Exercise directions: Wherever "Unlimited" appears in the records below, copy the line that holds it.

Exercise material:
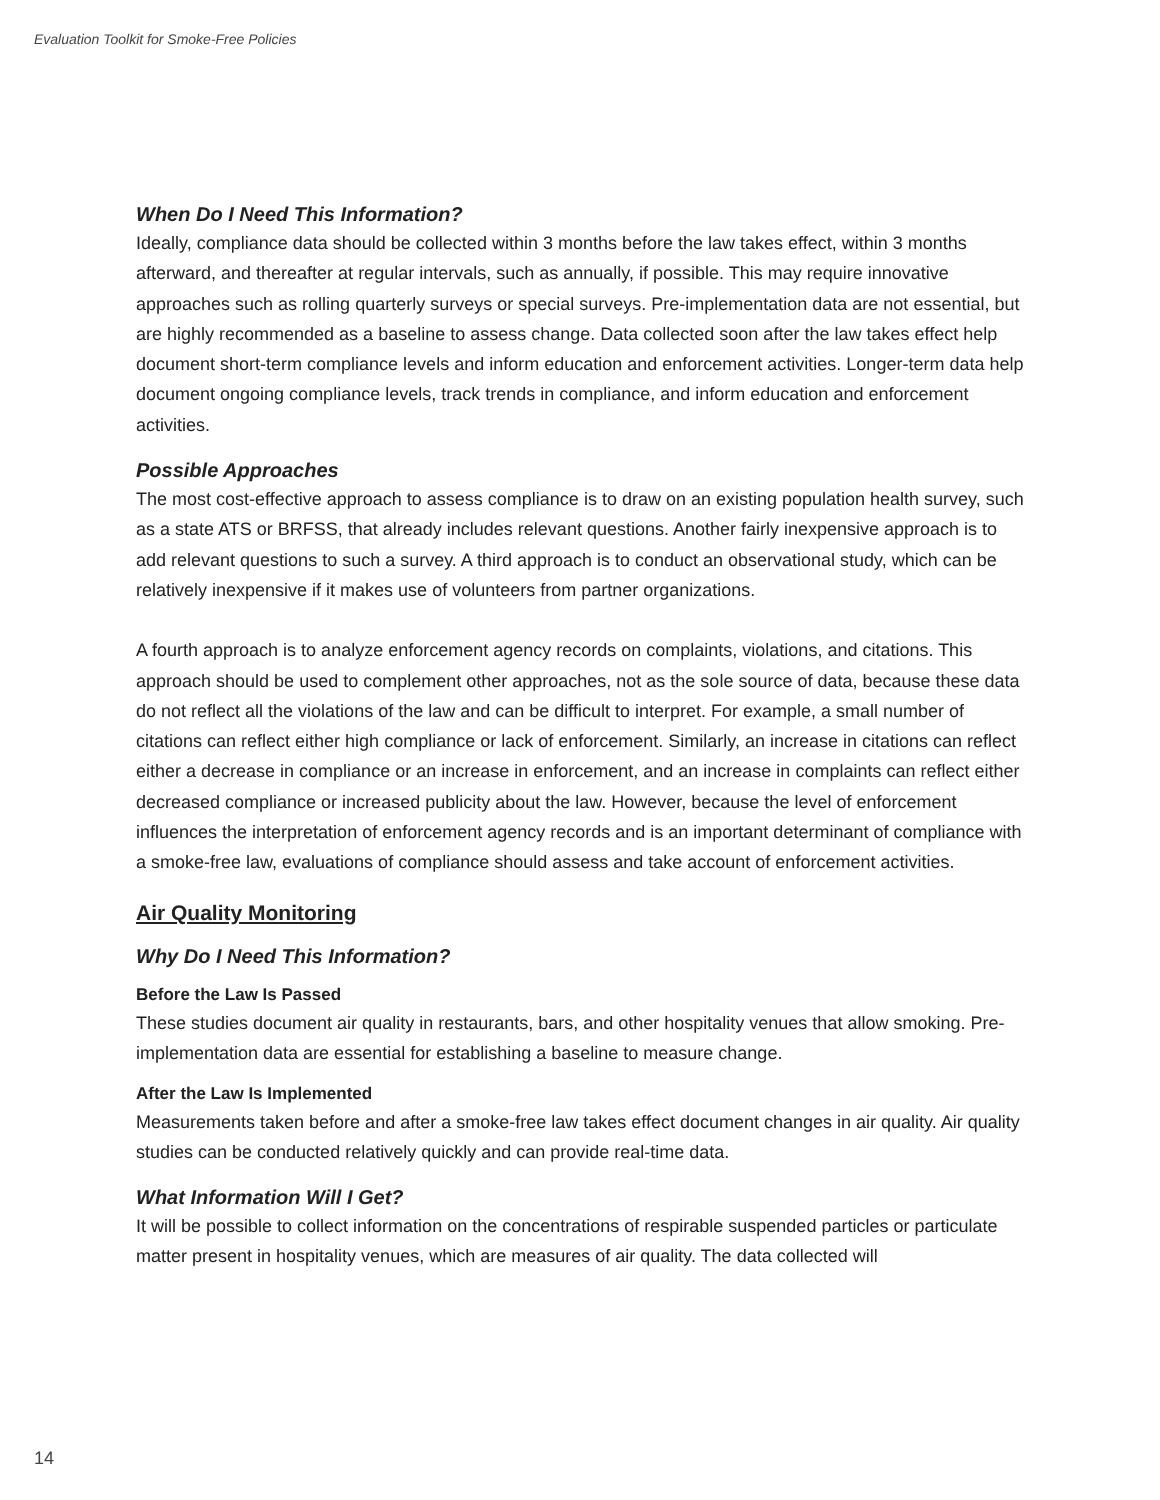Evaluation Toolkit for Smoke-Free Policies
When Do I Need This Information?
Ideally, compliance data should be collected within 3 months before the law takes effect, within 3 months afterward, and thereafter at regular intervals, such as annually, if possible. This may require innovative approaches such as rolling quarterly surveys or special surveys. Pre-implementation data are not essential, but are highly recommended as a baseline to assess change. Data collected soon after the law takes effect help document short-term compliance levels and inform education and enforcement activities. Longer-term data help document ongoing compliance levels, track trends in compliance, and inform education and enforcement activities.
Possible Approaches
The most cost-effective approach to assess compliance is to draw on an existing population health survey, such as a state ATS or BRFSS, that already includes relevant questions. Another fairly inexpensive approach is to add relevant questions to such a survey. A third approach is to conduct an observational study, which can be relatively inexpensive if it makes use of volunteers from partner organizations.
A fourth approach is to analyze enforcement agency records on complaints, violations, and citations. This approach should be used to complement other approaches, not as the sole source of data, because these data do not reflect all the violations of the law and can be difficult to interpret. For example, a small number of citations can reflect either high compliance or lack of enforcement. Similarly, an increase in citations can reflect either a decrease in compliance or an increase in enforcement, and an increase in complaints can reflect either decreased compliance or increased publicity about the law. However, because the level of enforcement influences the interpretation of enforcement agency records and is an important determinant of compliance with a smoke-free law, evaluations of compliance should assess and take account of enforcement activities.
Air Quality Monitoring
Why Do I Need This Information?
Before the Law Is Passed
These studies document air quality in restaurants, bars, and other hospitality venues that allow smoking. Pre-implementation data are essential for establishing a baseline to measure change.
After the Law Is Implemented
Measurements taken before and after a smoke-free law takes effect document changes in air quality. Air quality studies can be conducted relatively quickly and can provide real-time data.
What Information Will I Get?
It will be possible to collect information on the concentrations of respirable suspended particles or particulate matter present in hospitality venues, which are measures of air quality. The data collected will
14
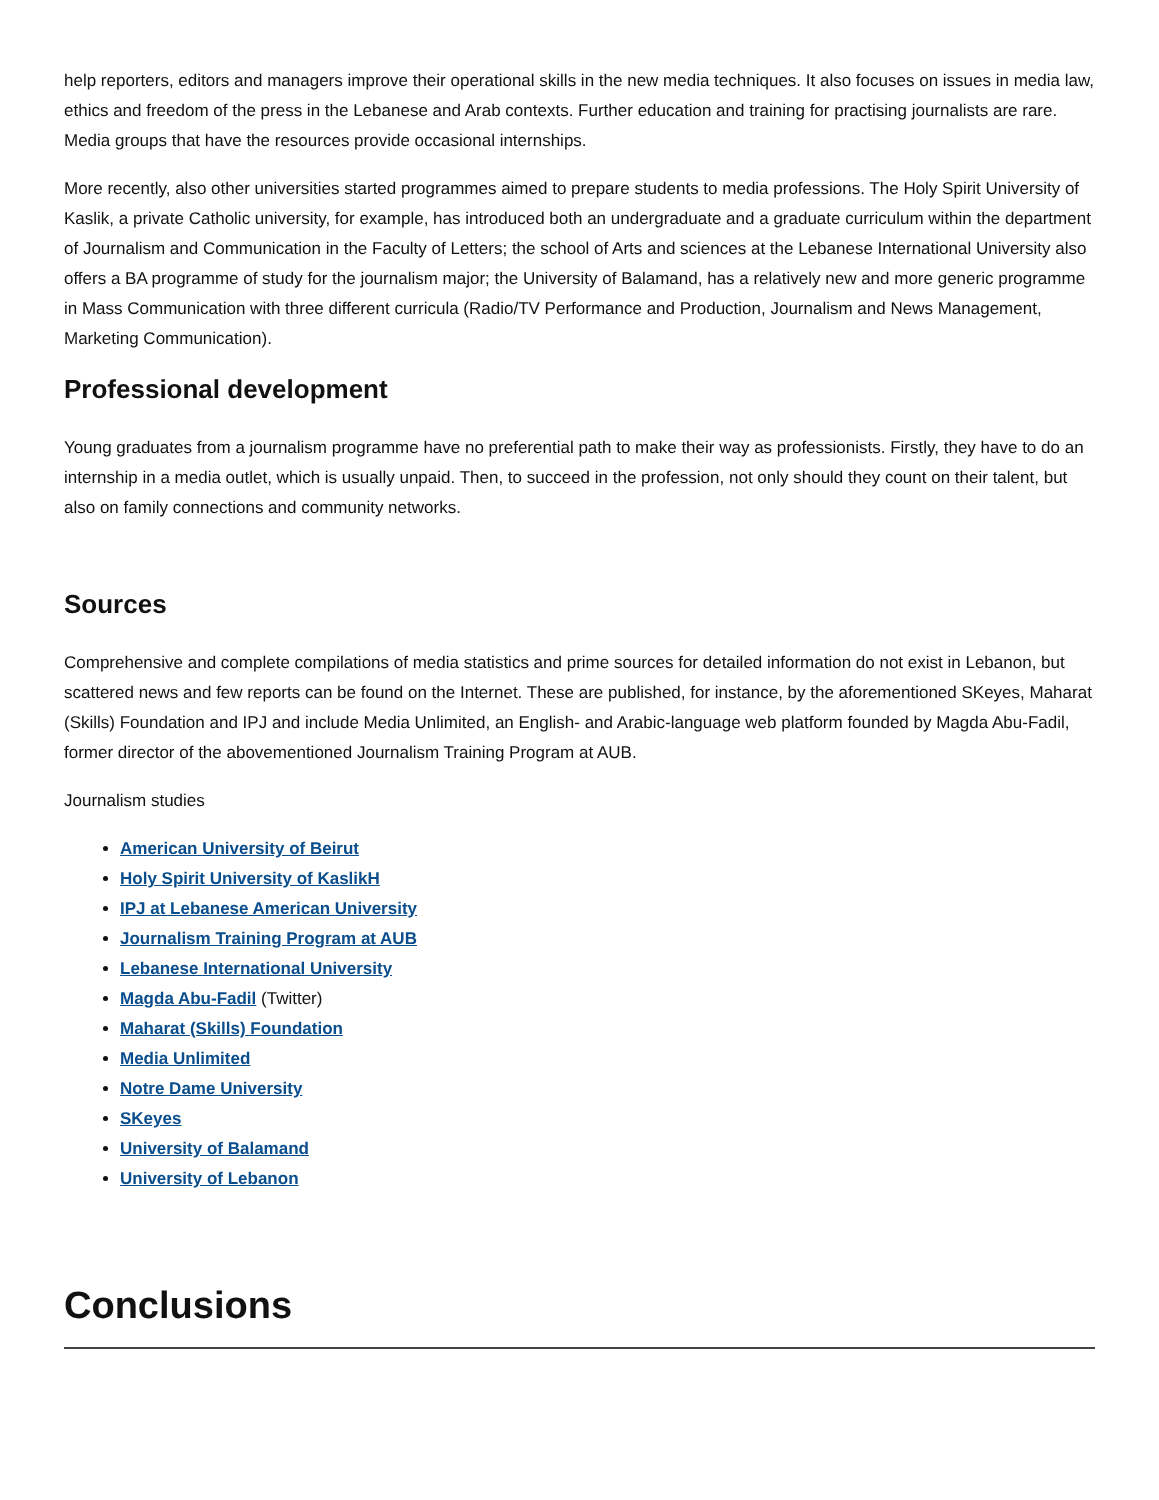help reporters, editors and managers improve their operational skills in the new media techniques. It also focuses on issues in media law, ethics and freedom of the press in the Lebanese and Arab contexts. Further education and training for practising journalists are rare. Media groups that have the resources provide occasional internships.
More recently, also other universities started programmes aimed to prepare students to media professions. The Holy Spirit University of Kaslik, a private Catholic university, for example, has introduced both an undergraduate and a graduate curriculum within the department of Journalism and Communication in the Faculty of Letters; the school of Arts and sciences at the Lebanese International University also offers a BA programme of study for the journalism major; the University of Balamand, has a relatively new and more generic programme in Mass Communication with three different curricula (Radio/TV Performance and Production, Journalism and News Management, Marketing Communication).
Professional development
Young graduates from a journalism programme have no preferential path to make their way as professionists. Firstly, they have to do an internship in a media outlet, which is usually unpaid. Then, to succeed in the profession, not only should they count on their talent, but also on family connections and community networks.
Sources
Comprehensive and complete compilations of media statistics and prime sources for detailed information do not exist in Lebanon, but scattered news and few reports can be found on the Internet. These are published, for instance, by the aforementioned SKeyes, Maharat (Skills) Foundation and IPJ and include Media Unlimited, an English- and Arabic-language web platform founded by Magda Abu-Fadil, former director of the abovementioned Journalism Training Program at AUB.
Journalism studies
American University of Beirut
Holy Spirit University of KaslikH
IPJ at Lebanese American University
Journalism Training Program at AUB
Lebanese International University
Magda Abu-Fadil (Twitter)
Maharat (Skills) Foundation
Media Unlimited
Notre Dame University
SKeyes
University of Balamand
University of Lebanon
Conclusions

Answer space:
Comprehensive and complete compilations of media statistics and prime sources for detailed information do not exist in Lebanon, but scattered news and few reports can be found on the Internet. These are published, for instance, by the aforementioned SKeyes, Maharat (Skills) Foundation and IPJ and include Media Unlimited, an English- and Arabic-language web platform founded by Magda Abu-Fadil, former director of the abovementioned Journalism Training Program at AUB.
Media Unlimited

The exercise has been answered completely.